Annotation dataset entries:
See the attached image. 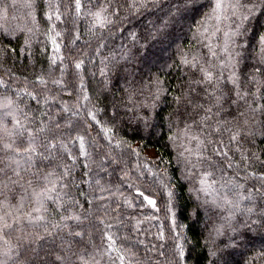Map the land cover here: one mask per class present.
Listing matches in <instances>:
<instances>
[{
    "label": "trees",
    "instance_id": "1",
    "mask_svg": "<svg viewBox=\"0 0 264 264\" xmlns=\"http://www.w3.org/2000/svg\"><path fill=\"white\" fill-rule=\"evenodd\" d=\"M0 125V264H264V0H0Z\"/></svg>",
    "mask_w": 264,
    "mask_h": 264
},
{
    "label": "rangeland",
    "instance_id": "2",
    "mask_svg": "<svg viewBox=\"0 0 264 264\" xmlns=\"http://www.w3.org/2000/svg\"><path fill=\"white\" fill-rule=\"evenodd\" d=\"M90 64H91V66H92V64H93V60H90ZM56 78H57V76H55ZM53 75H48L47 76V78H46V80H53V83H55L59 88H61V86L62 85H60L61 83L63 84V80L61 81V80H59V79H56ZM54 97H51L50 99H53ZM63 102V101H62ZM66 102V101H65ZM65 102H63V104H65ZM48 107H46V109H47ZM61 109H62V107H61ZM0 126H2V125H0ZM41 130H44V128H41ZM149 152H151V151H149ZM103 167L105 168V166L103 165ZM82 235V234H81ZM81 235H78L79 237L81 236ZM143 240V239H142ZM153 246L151 245V246H149V249H151ZM163 258L164 259H166V256L164 255L163 256Z\"/></svg>",
    "mask_w": 264,
    "mask_h": 264
}]
</instances>
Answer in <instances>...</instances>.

*Given problem:*
Identify each line of the items above that contains the word "evenodd", and copy those lines in full.

*Problem solution:*
    "mask_svg": "<svg viewBox=\"0 0 264 264\" xmlns=\"http://www.w3.org/2000/svg\"><path fill=\"white\" fill-rule=\"evenodd\" d=\"M0 125V264H264V0H0Z\"/></svg>",
    "mask_svg": "<svg viewBox=\"0 0 264 264\" xmlns=\"http://www.w3.org/2000/svg\"><path fill=\"white\" fill-rule=\"evenodd\" d=\"M90 64H91V66H92V64H93V60H90ZM56 78H57V76H55ZM53 75H48L47 76V78H46V80H53V83H55L59 88H61V86L62 85H60L61 83L63 84V80L61 81V80H59V79H56ZM54 97H51L50 99H53ZM63 102V101H62ZM66 102V101H65ZM65 102H63V104H65ZM48 107H46V109H47ZM61 109H62V107H61ZM0 126H2V125H0ZM41 130H44V128H41ZM149 152H151V151H149ZM103 167L105 168V166L103 165ZM82 235V234H81ZM81 235H78L79 237L81 236ZM143 240V239H142ZM153 246L151 245V246H149V249H151ZM163 258L164 259H166V256L164 255L163 256Z\"/></svg>",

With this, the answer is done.